▶ **EXERCISE AIM**: Count the lines in the entries below that contain the word "Town". Reply with the number only.
-- DATA LISTING follows --
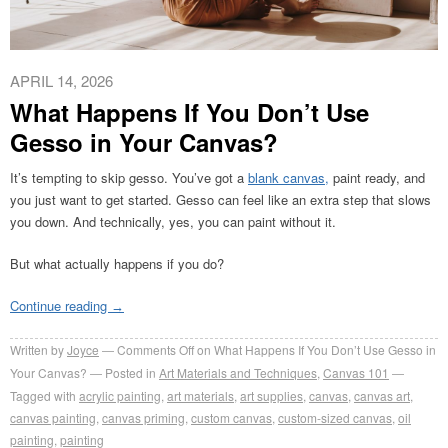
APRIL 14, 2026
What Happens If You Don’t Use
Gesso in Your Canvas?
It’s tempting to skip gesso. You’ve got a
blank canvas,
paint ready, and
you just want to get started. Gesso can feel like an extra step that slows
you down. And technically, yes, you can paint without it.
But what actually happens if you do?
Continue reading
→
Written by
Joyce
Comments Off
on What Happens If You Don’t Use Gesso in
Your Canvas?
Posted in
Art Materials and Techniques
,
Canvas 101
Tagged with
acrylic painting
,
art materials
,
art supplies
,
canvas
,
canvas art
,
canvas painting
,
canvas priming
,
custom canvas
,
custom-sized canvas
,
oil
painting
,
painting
-- DATA LISTING concluded --
-- DATA LISTING follows --
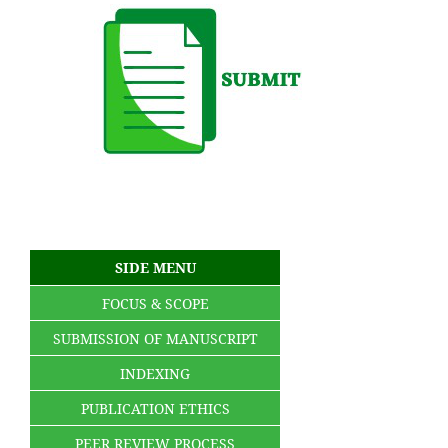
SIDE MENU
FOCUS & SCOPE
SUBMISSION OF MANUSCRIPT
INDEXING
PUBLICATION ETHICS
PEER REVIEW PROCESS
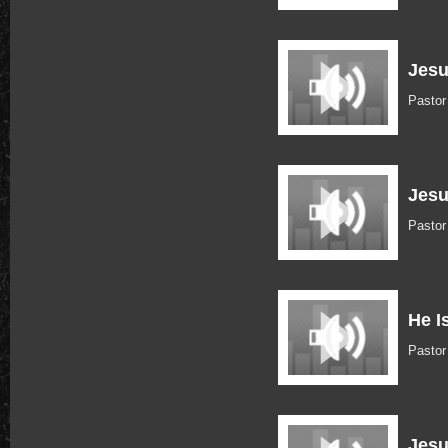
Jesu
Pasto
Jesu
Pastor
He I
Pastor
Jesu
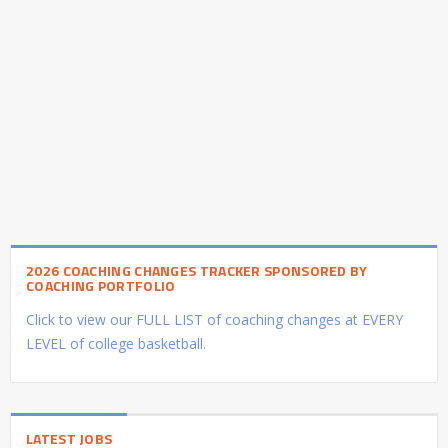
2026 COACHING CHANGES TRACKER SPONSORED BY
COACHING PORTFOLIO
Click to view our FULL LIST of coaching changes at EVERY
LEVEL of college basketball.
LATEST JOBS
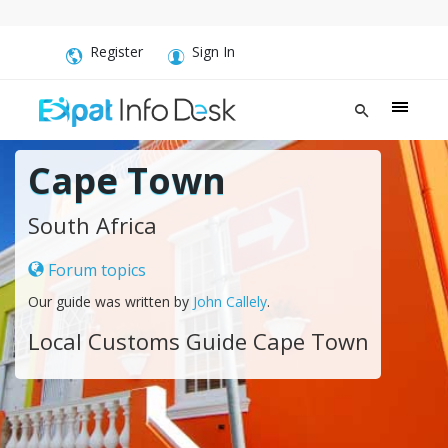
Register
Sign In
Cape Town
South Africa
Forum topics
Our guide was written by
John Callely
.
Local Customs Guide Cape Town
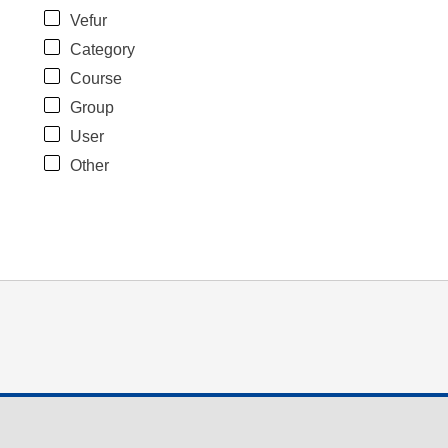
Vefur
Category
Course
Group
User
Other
-- DATA LISTING concluded --
▶ **RESPONSE**: 2